Another question: how much does the spotlight draw? Maybe more than 5A!

Options include, inter alia, putting a larger fuse or breaker near the battery on the line to feed the outlet, and putting just a switch at the outlet. Then, you'd want a fuse sized for the DVD/TV in the line or cigarette lighter plug to the TV.

I think I'd use a 15A fuse or breaker near the battery, use AWG12/2 marine wire to the outlet, and install a healthy-sized toggle switch at the outlet if you want to switch it. Then, just run the "constant on" wire to the hot side of the switch, not all the way back to the battery, with an appropriate (small) in-line safety fuse.



mitiempo 08-03-2010 10:38 AM

The fuse near the battery should be larger than 5 amps. This will solve the problem of the fuse going before the breaker.
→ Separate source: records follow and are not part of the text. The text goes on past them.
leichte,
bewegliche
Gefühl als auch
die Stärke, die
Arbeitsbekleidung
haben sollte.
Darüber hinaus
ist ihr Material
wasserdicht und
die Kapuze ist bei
As well, you don't install a fuse in that location to protect the tv, but to protect the wire itself.

JimMcGee 08-05-2010 04:50 PM

I've modified my installation a bit based on feedback I received here and elsewhere.

I'll be staying with a 5 amp circuit, but changing from a slow blow to a standard inline Anchor fuse for exactly the reason that Bill mentioned -- the breaker will be slower to trip and I want to protect the TV.

I'll keep the breaker at the 12v outlet so I can turn off power to the outlet for troubleshooting or if I need to conserve power.

When I get to the boat this weekend I'm going to check my breaker panel and determine if Catalina installed a hot bus (always hot regardless of battery switch position). If not I'll add one as this will be a cleaner installation than tying multiple lines to a battery terminal.

I should be OK with the current draw from the spotlight. It's a standard West Marine light with a 12v plug that was previously used on a 5 amp circuit.